The "Strategic Brief on Misconceptions around Trade Balances" issued by the WEF's network of trade experts did not mention Trump by name. But it took issue with his administration's understanding of international commerce.
"A widely held view is that a country's trade balance is a key measure of its international commercial success," said co-authors Harvard professor Robert Lawrence and Princeton fellow Yeling Tan in the paper, which is due to be presented and debated at Davos.
"Currently, invoking this reasoning, the administration is seeking to reduce the trade deficit by renegotiating US trade agreements and adopting more protectionist U.S. policies."
Trump has railed against the US trade deficit with China, hobbled the World Trade Organization by blocking judicial appointments, pulled out of the Trans-Pacific Partnership trade talks and antagonised Canada and Mexico by demanding a revamp of the North American Free Trade Agreement.
The Davos paper said Trump's administration believed "unfair" trade had led to large trade deficits and job losses, but policies based on such thinking could end up harming the people they aimed to help.
The authors said similar narratives had also emerged in other countries and regions but did not name them.

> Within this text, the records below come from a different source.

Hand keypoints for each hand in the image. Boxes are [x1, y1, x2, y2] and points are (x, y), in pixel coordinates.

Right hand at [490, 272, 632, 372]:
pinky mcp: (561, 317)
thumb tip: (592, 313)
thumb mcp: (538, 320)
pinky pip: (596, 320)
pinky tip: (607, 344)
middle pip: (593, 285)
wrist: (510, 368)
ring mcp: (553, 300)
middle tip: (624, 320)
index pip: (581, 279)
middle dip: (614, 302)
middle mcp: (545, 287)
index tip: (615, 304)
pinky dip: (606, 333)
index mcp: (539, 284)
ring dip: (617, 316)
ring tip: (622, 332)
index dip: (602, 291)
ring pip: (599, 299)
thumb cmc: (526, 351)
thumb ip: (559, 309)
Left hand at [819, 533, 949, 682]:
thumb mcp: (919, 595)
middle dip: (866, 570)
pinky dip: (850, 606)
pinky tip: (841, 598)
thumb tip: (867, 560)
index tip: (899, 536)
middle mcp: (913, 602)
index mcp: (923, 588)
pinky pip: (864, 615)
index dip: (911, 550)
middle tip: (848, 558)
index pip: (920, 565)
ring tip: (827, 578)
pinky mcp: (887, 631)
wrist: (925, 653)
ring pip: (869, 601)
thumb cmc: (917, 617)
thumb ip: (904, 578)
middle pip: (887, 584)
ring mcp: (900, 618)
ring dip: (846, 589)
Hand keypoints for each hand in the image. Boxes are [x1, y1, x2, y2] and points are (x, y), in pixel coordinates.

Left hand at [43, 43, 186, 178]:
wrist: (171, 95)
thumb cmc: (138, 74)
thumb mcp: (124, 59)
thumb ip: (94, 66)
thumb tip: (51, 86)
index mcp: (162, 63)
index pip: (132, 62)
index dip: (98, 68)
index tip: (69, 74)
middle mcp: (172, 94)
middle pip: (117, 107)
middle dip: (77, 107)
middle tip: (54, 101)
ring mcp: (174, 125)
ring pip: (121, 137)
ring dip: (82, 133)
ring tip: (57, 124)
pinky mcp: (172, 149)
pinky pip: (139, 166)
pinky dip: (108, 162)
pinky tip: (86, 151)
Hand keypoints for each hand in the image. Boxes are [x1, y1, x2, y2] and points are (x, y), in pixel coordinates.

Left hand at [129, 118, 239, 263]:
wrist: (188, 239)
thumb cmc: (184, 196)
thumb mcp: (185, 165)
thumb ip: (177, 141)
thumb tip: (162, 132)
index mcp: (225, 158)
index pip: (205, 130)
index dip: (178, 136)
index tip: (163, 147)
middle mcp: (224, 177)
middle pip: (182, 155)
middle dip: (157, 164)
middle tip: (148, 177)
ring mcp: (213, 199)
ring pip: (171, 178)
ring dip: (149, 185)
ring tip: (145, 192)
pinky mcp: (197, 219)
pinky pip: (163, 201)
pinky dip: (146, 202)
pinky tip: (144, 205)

They set out seven examples of sloppy thinking on trade, illustrated by graphs showing that the relationship between imports and U.S. domestic employment had been "overwhelmingly positive" and that larger U.S. trade deficits had been associated with faster jobs growth.
The first example was that "trade deficits are bad, trade surpluses are good". Both deficits and surpluses may be bad or good, and the trade balance was a function of national saving and investment, not trade policies.
Other examples were "imports are the cause of the decline in manufacturing jobs" and "trade agreements will increase the deficit".
Trump's January 26 speech at Davos comes as his administration prepares for a penultimate round of NAFTA talks and as he considers imposing broad restrictions on steel and aluminium imports, a policy which is aimed at China but risks rebounding on the European Union.
It was wrong to think that imposing a tax on imports would create manufacturing jobs, the Davos paper said.
"New barriers to trade could disrupt production and reduce rather than increase domestic employment in both the protected industries and those that use their outputs."